A gold or platinum record doesn’t just happen: Even if an album, single or EP passes 500,000 (gold) or 1,000,000 (platinum) sales or their streaming-age equivalent, it must be certified by the Recording Industry Association of America, which is a whole process that involves submissions and research and certification and other bureaucratic official-ness.
It’s something most commonly associated with chart-topping acts, but as years and sales and streams accumulate, some unexpected artists and albums pass that threshold… including an album and a group that were hardly met with open arms by the record industry establishment when they debuted in 1979: the influential and controversial San Francisco-based punk quartet the Dead Kennedys and their debut album, “Fresh Fruit for Rotting Vegetables,” which was certified gold by the RIAA on Friday, some 43-plus years after its October 1980 release.

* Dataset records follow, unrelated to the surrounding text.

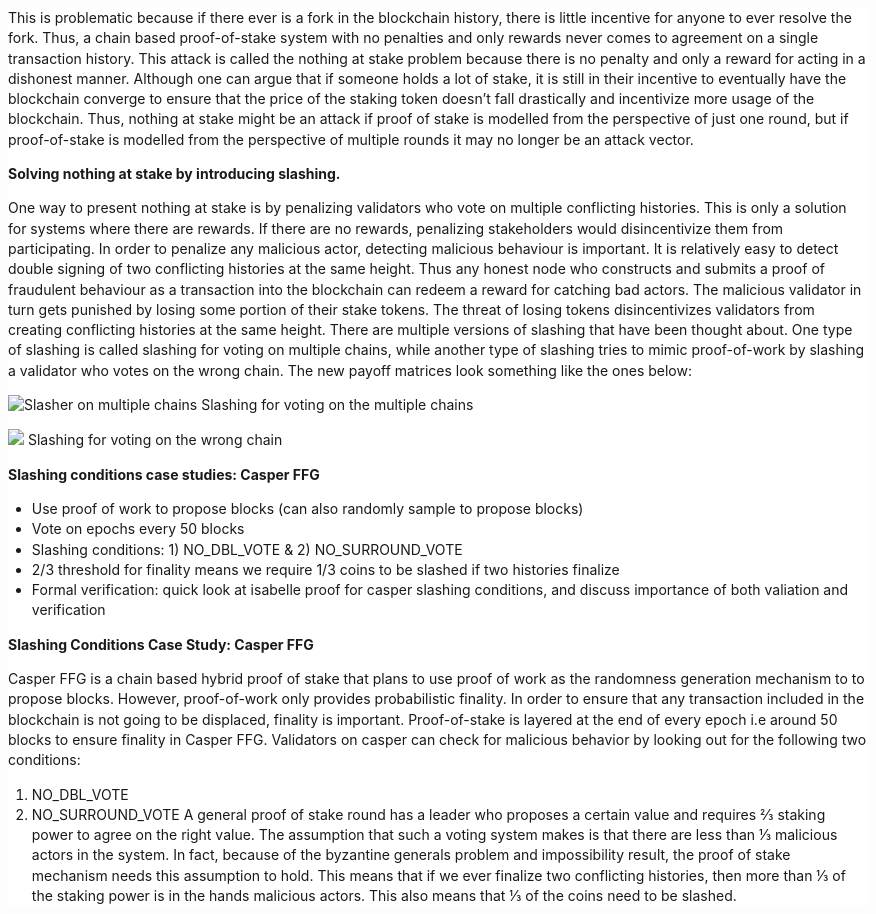 This is problematic because if there ever is a fork in the blockchain history, there is little incentive for anyone to ever resolve the fork. Thus, a chain based proof-of-stake system with no penalties and only rewards never comes to agreement on a single transaction history. This attack is called the nothing at stake problem because there is no penalty and only a reward for acting in a dishonest manner. Although one can argue that if someone holds a lot of stake, it is still in their incentive to eventually have the blockchain converge to ensure that the price of the staking token doesn’t fall drastically and incentivize more usage of the blockchain. Thus, nothing at stake might be an attack if proof of stake is modelled from the perspective of just one round, but if proof-of-stake is modelled from the perspective of multiple rounds it may no longer be an attack vector.

**Solving nothing at stake by introducing slashing.**

One way to present nothing at stake is by penalizing validators who vote on multiple conflicting histories. This is only a solution for systems where there are rewards. If there are no rewards, penalizing stakeholders would disincentivize them from participating. 
In order to penalize any malicious actor, detecting malicious behaviour is important. It is relatively easy to detect double signing of two conflicting histories at the same height. Thus any honest node who constructs and submits a proof of fraudulent behaviour as a transaction into the blockchain can redeem a reward for catching bad actors. The malicious validator in turn gets punished by losing some portion of their stake tokens. 
The threat of losing tokens disincentivizes validators from creating conflicting histories at the same height. There are multiple versions of slashing that have been thought about. One type of slashing is called slashing for voting on multiple chains, while another type of slashing tries to mimic proof-of-work by slashing a validator who votes on the wrong chain. 
The new payoff matrices look something like the ones below: 

![Slasher on multiple chains](https://github.com/vbuterin/diagrams/raw/master/slasher1sec.png?raw=true "Slasher on multiple chains")
Slashing for voting on the multiple chains

![](https://github.com/vbuterin/diagrams/raw/master/slasher2sec.png?raw=true)
Slashing for voting on the wrong chain

**Slashing conditions case studies: Casper FFG**

* Use proof of work to propose blocks (can also randomly sample to propose blocks)
* Vote on epochs every 50 blocks
* Slashing conditions: 1) NO_DBL_VOTE & 2) NO_SURROUND_VOTE
* 2/3 threshold for finality means we require 1/3 coins to be slashed if two histories finalize
* Formal verification: quick look at isabelle proof for casper slashing conditions, and discuss importance of both valiation and verification

**Slashing Conditions Case Study: Casper FFG**

Casper FFG is a chain based hybrid proof of stake that plans to use proof of work as the randomness generation mechanism to to propose blocks. However, proof-of-work only provides probabilistic finality. In order to ensure that any transaction included in the blockchain is not going to be displaced, finality is important. Proof-of-stake is layered at the end of every epoch i.e around 50 blocks to ensure finality in Casper FFG. Validators on casper can check for malicious behavior by looking out for the following two conditions:
1) NO_DBL_VOTE 
 2) NO_SURROUND_VOTE
A general proof of stake round has a leader who proposes a certain value and requires ⅔ staking power to agree on the right value. The assumption that such a voting system makes is that there are less than ⅓ malicious actors in the system. In fact, because of the byzantine generals problem and impossibility result, the proof of stake mechanism needs this assumption to hold. This means that if we ever finalize two conflicting histories, then more than ⅓ of the staking power is in the hands malicious actors. This also means that ⅓ of the coins need to be slashed.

Formed as a quintet in 1978, the group eventually streamlined to vocalist Jello Biafra, guitarist East Bay Ray, bassist Klaus Flouride and drummer Ted (not their real names). As part of the West Coast wave of U.S. punk (alongside Black Flag, Circle Jerks, DOA and others), the group reached for and attained a level of politically themed, left-wing shock value that was nearly unprecedented even in those times: Their first single, “California Uber Alles,” portrayed the state’s then-governor Jerry Brown as a Hitler in waiting; their second, “Holiday in Cambodia,” made a grim joke out of the Khmer Rouge’s genocide in Cambodia; and their 1980 debut album, “Fresh Fruit for Rotting Vegetables,” featured such titles as “Kill the Poor,” “Let’s Lynch the Landlord,” “Chemical Warfare” and “I Kill Children.” Subsequent albums and singles like “Nazi Punks Fuck Off,” “Too Drunk to Fuck” and “Frankenchrist” followed; the group’s grotesque collage artwork, followed similar themes.
The band’s music was based around Biafra’s shrill and piercing voice and Ray’s snarling guitar, but obviously the subject matter was what drove the controversies around the band — many record stores refused to stock it and radio airplay unsurprisingly was virtually nil. However, the group played to sold-out houses on tour and became one of the most influential American bands of their ilk and era, particularly on politically-leaning hard rock bands: Dave Mustaine of Megadeth sported a DKs logo on his guitar in the mid-‘80s, long before the fusion of punk and metal was common, and over the years their influence could be heard in such far-ranging groups as Rage Against the Machine, System of a Down, Green Day, Bad Religion, Faith No More and many others.
The album was originally released on the band’s own Alternative Tentacles label but was later picked up in the U.S. by I.R.S. Records, which was founded by Miles Copeland, manager of the Police at the time and brother of the group’s drummer Stewart Copeland. Biafra began clashing with that label almost immediately (initially over the altered cover) and over the years clashed with them and just about everyone, including his erstwhile bandmates. He parted ways with the band in 1986, which has continued with Ray, Flouride and, since 2008, singer Ron “Skip” Greer.
Biafra continues to run Alternative Tentacles and has continued his musical legacy in characteristic form — as detailed in a 2021 PvNew interview — fronting a band called the Guantanamo School of Medicine, whose latest album is titled “Tea Party Revenge Porn,” and his twitter feed is filled with both band messaging and left-wing activist posts very similar in theme to his DKs days.
He has yet to comment on the gold certification — surprisingly, it is not the group’s first, as its 1987 compilation “Give Me Convenience or Give Me Death” was certified gold in 2007 —but the band did on its twitter account: “It’s a Gold Album for Dead Kennedys! 43 years after its release on September 2, 1980, ‘Fresh Fruit for Rotting Vegetables’ has finally been certified Gold (yesterday, the 15th), by the RIAA!,” the post enthused, before continuing with a dubious claim that Black Flag and Minor Threat fans would doubtless dispute: “This is possibly the most influential independent album in American punk rock history.”